PET and MRI imaging tools were used to assess Parkinson's disease patients as well as people who were thought to be at high risk for developing it. The work showed that there was damage in the dopamine systems in the brains of some patients prior to intestine or heart damage. In other patients, there was damage in the intestine's and heart's nerve networks before any damage appeared in the dopamine system of the brain. The findings, said Borghammer, challenge our understanding of the disease.
"Until now, many people have viewed the disease as relatively homogeneous and defined it based on the classical movement disorders. But at the same time, we've been puzzled about why there was such a big difference between patient symptoms. With this new knowledge, the different symptoms make more sense and this is also the perspective in which future research should be viewed," he said.

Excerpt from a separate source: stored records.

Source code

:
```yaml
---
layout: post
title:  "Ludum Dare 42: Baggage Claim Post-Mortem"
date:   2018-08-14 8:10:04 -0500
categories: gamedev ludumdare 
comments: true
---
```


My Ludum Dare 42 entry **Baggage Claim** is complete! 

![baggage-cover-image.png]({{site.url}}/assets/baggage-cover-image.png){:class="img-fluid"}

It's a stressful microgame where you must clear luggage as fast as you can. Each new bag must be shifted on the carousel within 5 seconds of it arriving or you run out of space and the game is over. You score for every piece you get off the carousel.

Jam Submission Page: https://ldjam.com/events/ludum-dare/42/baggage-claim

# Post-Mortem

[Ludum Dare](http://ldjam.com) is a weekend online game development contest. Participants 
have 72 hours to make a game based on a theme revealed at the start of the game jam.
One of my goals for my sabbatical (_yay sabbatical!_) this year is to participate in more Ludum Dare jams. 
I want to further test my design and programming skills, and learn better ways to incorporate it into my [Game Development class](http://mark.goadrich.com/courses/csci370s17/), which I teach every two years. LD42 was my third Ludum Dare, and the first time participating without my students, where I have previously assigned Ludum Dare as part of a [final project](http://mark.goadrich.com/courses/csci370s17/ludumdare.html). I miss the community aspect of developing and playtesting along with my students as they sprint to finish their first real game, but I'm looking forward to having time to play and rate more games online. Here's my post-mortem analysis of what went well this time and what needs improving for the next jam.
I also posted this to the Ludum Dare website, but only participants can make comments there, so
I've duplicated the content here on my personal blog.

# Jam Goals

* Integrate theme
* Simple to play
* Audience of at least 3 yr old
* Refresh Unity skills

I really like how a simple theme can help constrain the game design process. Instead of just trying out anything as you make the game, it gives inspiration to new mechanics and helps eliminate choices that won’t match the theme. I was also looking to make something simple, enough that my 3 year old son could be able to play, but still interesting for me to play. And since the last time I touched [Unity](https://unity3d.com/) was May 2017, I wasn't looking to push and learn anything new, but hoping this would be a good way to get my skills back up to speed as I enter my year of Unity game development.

The scientists have referred to the two types as body-first or brain-first Parkinson's disease. They suggested that the microbiota may be of particular interest when it comes to body-first.
"It has long since been demonstrated that Parkinson's patients have a different microbiome in the intestines than healthy people, without us truly understanding the significance of this. Now that we're able to identify the two types of Parkinson's disease, we can examine the risk factors and possible genetic factors that may be different for the two types. The next step is to examine whether, for example, body-first Parkinson's disease can be treated by treating the intestines with feces transplantation or in other ways that affect the microbiome," explained Borghammer.
"The discovery of brain-first Parkinson's is a bigger challenge. This variant of the disease is probably relatively symptom-free until the movement disorder symptoms appear and the patient is diagnosed with Parkinson's. By then the patient has already lost more than half of the dopamine system, and it will therefore be more difficult to find patients early enough to be able to slow the disease," Borghammer noted.